- [To-do item] Return each record unchanged and drop the images.

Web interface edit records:

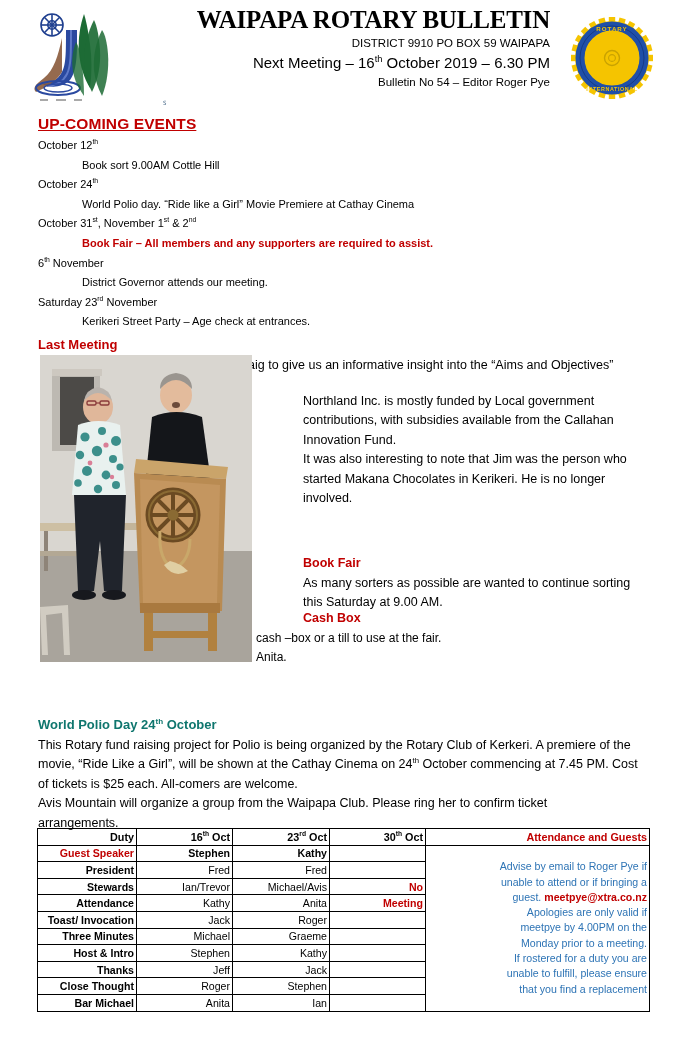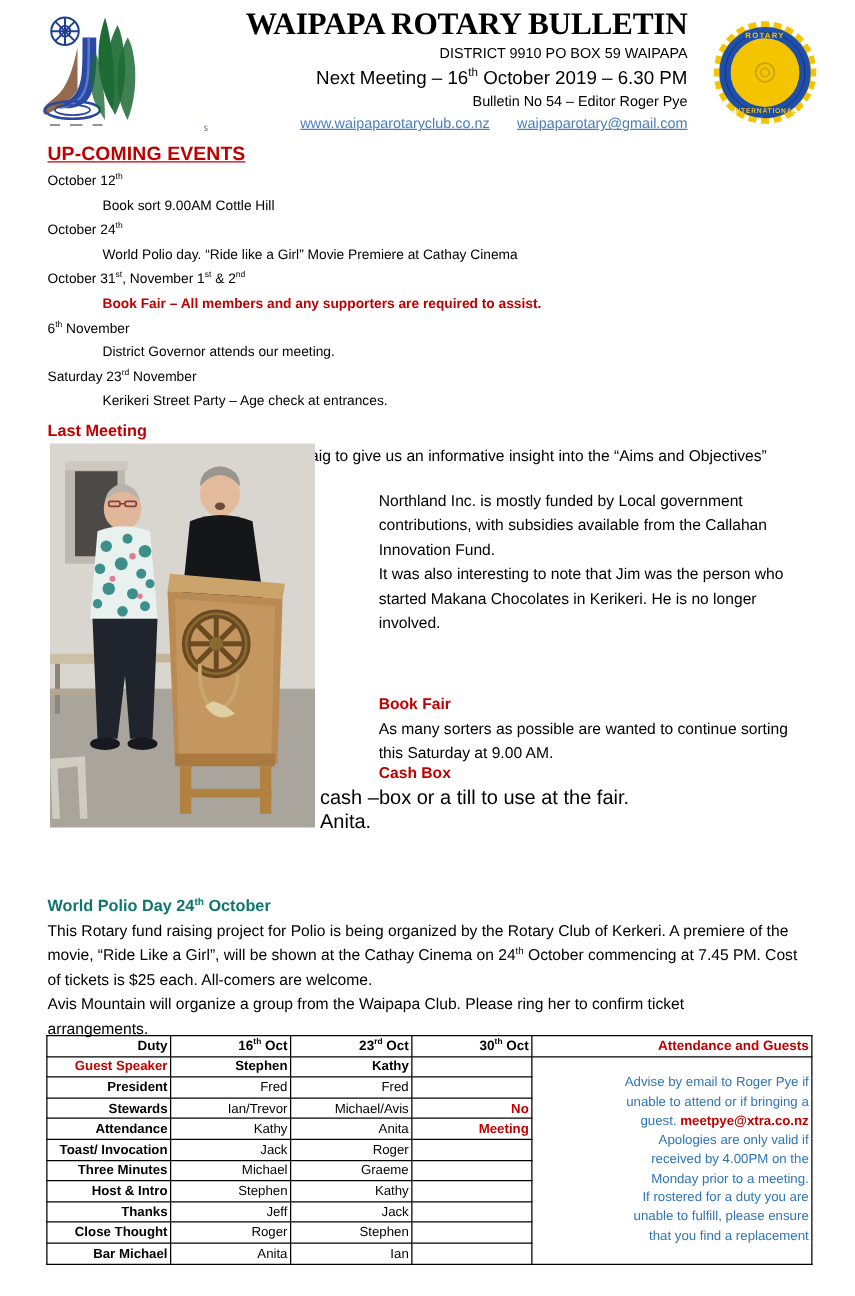--- a/index.html
+++ b/index.html
@@ -323,9 +323,6 @@
       <div class="district-line">DISTRICT 9910 PO BOX 59 WAIPAPA</div>
       <div class="meeting-line"><span>Next Meeting – 16</span><sup class="ord">th</sup><span> October 2019 – 6.30 PM</span></div>
       <div class="bulletin-no-line">Bulletin No 54 – Editor Roger Pye</div>
-      <div class="links-line">
-        <a href="#">www.waipaparotaryclub.co.nz</a><span class="gap"></span><a href="#">waipaparotary@gmail.com</a>
-      </div>
     </div>
 
     <div class="stray-mark">ꜱ</div>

- [Task output]
--- a/index.html
+++ b/index.html
@@ -323,9 +323,6 @@
       <div class="district-line">DISTRICT 9910 PO BOX 59 WAIPAPA</div>
       <div class="meeting-line"><span>Next Meeting – 16</span><sup class="ord">th</sup><span> October 2019 – 6.30 PM</span></div>
       <div class="bulletin-no-line">Bulletin No 54 – Editor Roger Pye</div>
-      <div class="links-line">
-        <a href="#">www.waipaparotaryclub.co.nz</a><span class="gap"></span><a href="#">waipaparotary@gmail.com</a>
-      </div>
     </div>
 
     <div class="stray-mark">ꜱ</div>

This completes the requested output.